While this improvement of the verifiable radius comes at higher computational cost (QPRel is about one order of magnitude slower than the LP-competitors) due to a fundamental difference in complexity of the LP- and QP-tasks, the average runtime per sample is still only seconds or less for the dense and multiple minutes for the convolutional networks. We present a detailed runtime comparison in “Appendix A”.

In the last column of Table 3, we report the lower bound obtained when solving QPRelwithout introducing additional constraints as described in Sect. 3.3. We observe that the relaxation becomes less tight for networks with more layers and if it was trained robustly. We suppose that when the number of layers L becomes larger the binary search between \(\underline{\lambda }\) and \(\bar{\lambda }\) (see Theorem 1 and the discussion afterwards) in a higher dimensional space results in a point far from the optimal Lagrange multipliers. Especially the last \(\underline{\lambda }_{L-1}\) and \(\bar{\lambda }_{L-1}\) defined in (9) become small such that the gap between \(x^{L-1}\) and \(W^{L-1}x^{L-2}+b^{L-1}\) has only a very limited effect on the objective function of QPRel. That results in an undesired optimal solution of QPRel with a large propagation gap. At that point, by introducing additional linear constraints [especially (11)] we prohibit this behavior by bounding the propagation gap for the set of feasible points. Overall, incorporating additional linear constraints by using bounds on ReLU’s input has proven to significantly improve our relaxation and the resulting lower bounds.

\(l_{\infty}\)-setting, comparison with SDP-relaxations In order to compare our method with the work done by Raghunathan et al. (2018b) we generalize QPRel to the \(l_{\infty}\)-setting as described in Sect. 3.4. Note, that the resulting relaxation is looser than the initial QPRel for the \(l_{2}\)-setting since we bound the \(l_{\infty}\)-distance from below to make the problem quadratic and convex.
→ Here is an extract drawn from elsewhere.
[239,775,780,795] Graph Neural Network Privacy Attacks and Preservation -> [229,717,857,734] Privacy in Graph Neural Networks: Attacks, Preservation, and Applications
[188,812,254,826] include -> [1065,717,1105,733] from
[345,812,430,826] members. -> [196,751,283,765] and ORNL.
To compute the largest \(\epsilon\) such that the SDP verification succeeds we perform a binary search on the [0, 1] interval. Since this approach takes longer to run we test it only on the networks D2 and D2R trained with \(\epsilon =0.1\) (MNIST data).
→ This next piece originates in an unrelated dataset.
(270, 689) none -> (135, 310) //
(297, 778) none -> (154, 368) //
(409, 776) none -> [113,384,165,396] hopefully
In \(l_{\infty}\) setting our bounds are about 3 times smaller than the ones of SDPRel (see Table 4, MedRelDiff to QPRel)—though computed three orders of magnitude faster (see “Appendix A”). This shows that the QP relaxation is less suited than the competitors for obtaining tight bounds in \(l_{\infty}\)-setting as already indicated by the arguments above due to the nature of the quadratic relaxation, but trades this off by much better efficiency compared to SDPRel.
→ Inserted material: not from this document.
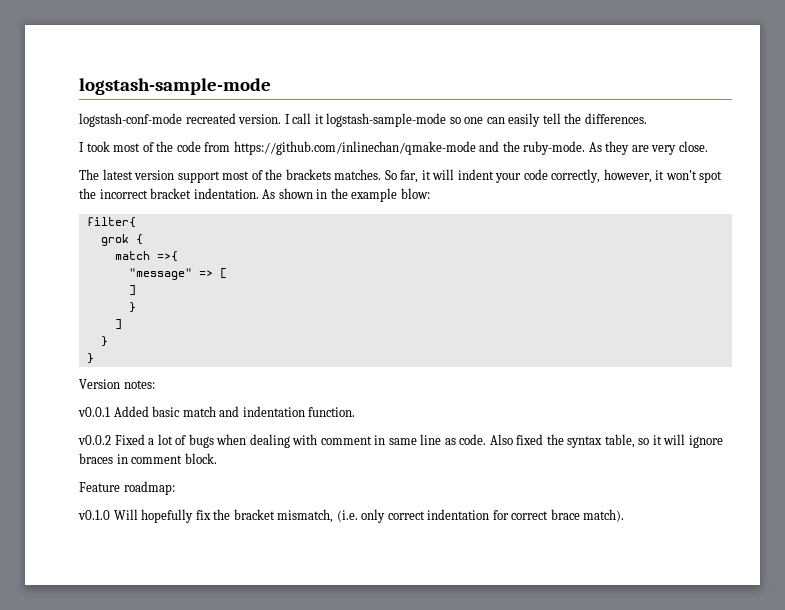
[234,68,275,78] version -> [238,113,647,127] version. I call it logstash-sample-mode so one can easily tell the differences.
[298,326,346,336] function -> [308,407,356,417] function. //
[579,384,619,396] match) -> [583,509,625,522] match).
5 Conclusion and future work

We presented a novel approach to solve the problem of approximating the minimal adversarial perturbations for ReLU networks based on a convex QP relaxation of DtDB. We show that the lower bounds computed with QPRel allow certification of larger neighborhoods. Since convexity of the underlying QP determines computational efficiency of our approach we derive the necessary and sufficient conditions on the Lagrangian multipliers. The obtained lower bounds in the \(l_{2}\)-setting show state-of-the-art results allowing to certify larger radia around the data samples as adversarial free.

With our contribution we make a step towards robustness verification of deep ReLU-based classifiers. While the proposed theoretical framework is applicable to any linear transformations including dense, convolutional and average pooling layers as well as skip connections, it requires a different analysis when a non-ReLU activation functions are used (except leaky ReLU). To be able to apply the approach on a wider class of networks it should be generalized to popular architectures beyond ReLU activations. Last but not least, excellent results that our method demonstrated for the verification task indicate an intriguing research direction toward robust training. Based on our certificates the next step towards robust training would be an approach that uses the solution of QPRel to make an update step resulting in larger certified neighborhood for the correctly classified samples. As our approach does not require a predefined \(\epsilon\), that additional regularization acts individually for each sample depending on its current robust neighborhood.